> **WHAT IS EXPECTED**
Please retype all of the entries below, keeping every line unchanged.

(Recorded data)

[Begin]

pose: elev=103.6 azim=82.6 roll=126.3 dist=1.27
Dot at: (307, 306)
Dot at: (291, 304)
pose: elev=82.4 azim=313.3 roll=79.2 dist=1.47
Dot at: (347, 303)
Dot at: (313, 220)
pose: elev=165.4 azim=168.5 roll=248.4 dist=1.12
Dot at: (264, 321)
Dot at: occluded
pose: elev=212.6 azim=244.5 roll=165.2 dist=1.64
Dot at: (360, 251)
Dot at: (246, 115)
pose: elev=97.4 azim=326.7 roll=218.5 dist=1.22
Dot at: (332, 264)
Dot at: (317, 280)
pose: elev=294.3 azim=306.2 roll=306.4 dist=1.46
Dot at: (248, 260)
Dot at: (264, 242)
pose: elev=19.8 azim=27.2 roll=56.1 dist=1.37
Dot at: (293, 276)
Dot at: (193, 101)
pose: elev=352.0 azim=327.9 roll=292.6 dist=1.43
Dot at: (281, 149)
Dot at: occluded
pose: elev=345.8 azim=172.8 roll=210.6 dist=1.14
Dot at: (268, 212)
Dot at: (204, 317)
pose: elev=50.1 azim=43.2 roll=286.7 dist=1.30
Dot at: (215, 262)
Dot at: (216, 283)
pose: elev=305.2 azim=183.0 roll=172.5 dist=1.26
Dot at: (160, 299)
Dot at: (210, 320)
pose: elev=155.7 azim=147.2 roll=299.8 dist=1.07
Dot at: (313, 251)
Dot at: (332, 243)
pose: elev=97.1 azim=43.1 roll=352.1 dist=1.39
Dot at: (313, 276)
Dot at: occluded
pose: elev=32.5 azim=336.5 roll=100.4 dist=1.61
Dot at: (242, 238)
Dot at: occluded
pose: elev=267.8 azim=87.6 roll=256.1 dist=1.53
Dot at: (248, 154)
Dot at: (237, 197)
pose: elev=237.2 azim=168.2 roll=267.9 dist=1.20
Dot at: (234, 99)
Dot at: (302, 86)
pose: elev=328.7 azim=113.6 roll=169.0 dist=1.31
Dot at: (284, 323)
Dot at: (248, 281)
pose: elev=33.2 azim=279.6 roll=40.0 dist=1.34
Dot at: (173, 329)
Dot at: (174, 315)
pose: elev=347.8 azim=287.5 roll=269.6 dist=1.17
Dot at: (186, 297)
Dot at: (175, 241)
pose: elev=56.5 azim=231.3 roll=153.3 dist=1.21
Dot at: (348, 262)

[End]

> **THE COMPLETED TASK**
pose: elev=103.6 azim=82.6 roll=126.3 dist=1.27
Dot at: (307, 306)
Dot at: (291, 304)
pose: elev=82.4 azim=313.3 roll=79.2 dist=1.47
Dot at: (347, 303)
Dot at: (313, 220)
pose: elev=165.4 azim=168.5 roll=248.4 dist=1.12
Dot at: (264, 321)
Dot at: occluded
pose: elev=212.6 azim=244.5 roll=165.2 dist=1.64
Dot at: (360, 251)
Dot at: (246, 115)
pose: elev=97.4 azim=326.7 roll=218.5 dist=1.22
Dot at: (332, 264)
Dot at: (317, 280)
pose: elev=294.3 azim=306.2 roll=306.4 dist=1.46
Dot at: (248, 260)
Dot at: (264, 242)
pose: elev=19.8 azim=27.2 roll=56.1 dist=1.37
Dot at: (293, 276)
Dot at: (193, 101)
pose: elev=352.0 azim=327.9 roll=292.6 dist=1.43
Dot at: (281, 149)
Dot at: occluded
pose: elev=345.8 azim=172.8 roll=210.6 dist=1.14
Dot at: (268, 212)
Dot at: (204, 317)
pose: elev=50.1 azim=43.2 roll=286.7 dist=1.30
Dot at: (215, 262)
Dot at: (216, 283)
pose: elev=305.2 azim=183.0 roll=172.5 dist=1.26
Dot at: (160, 299)
Dot at: (210, 320)
pose: elev=155.7 azim=147.2 roll=299.8 dist=1.07
Dot at: (313, 251)
Dot at: (332, 243)
pose: elev=97.1 azim=43.1 roll=352.1 dist=1.39
Dot at: (313, 276)
Dot at: occluded
pose: elev=32.5 azim=336.5 roll=100.4 dist=1.61
Dot at: (242, 238)
Dot at: occluded
pose: elev=267.8 azim=87.6 roll=256.1 dist=1.53
Dot at: (248, 154)
Dot at: (237, 197)
pose: elev=237.2 azim=168.2 roll=267.9 dist=1.20
Dot at: (234, 99)
Dot at: (302, 86)
pose: elev=328.7 azim=113.6 roll=169.0 dist=1.31
Dot at: (284, 323)
Dot at: (248, 281)
pose: elev=33.2 azim=279.6 roll=40.0 dist=1.34
Dot at: (173, 329)
Dot at: (174, 315)
pose: elev=347.8 azim=287.5 roll=269.6 dist=1.17
Dot at: (186, 297)
Dot at: (175, 241)
pose: elev=56.5 azim=231.3 roll=153.3 dist=1.21
Dot at: (348, 262)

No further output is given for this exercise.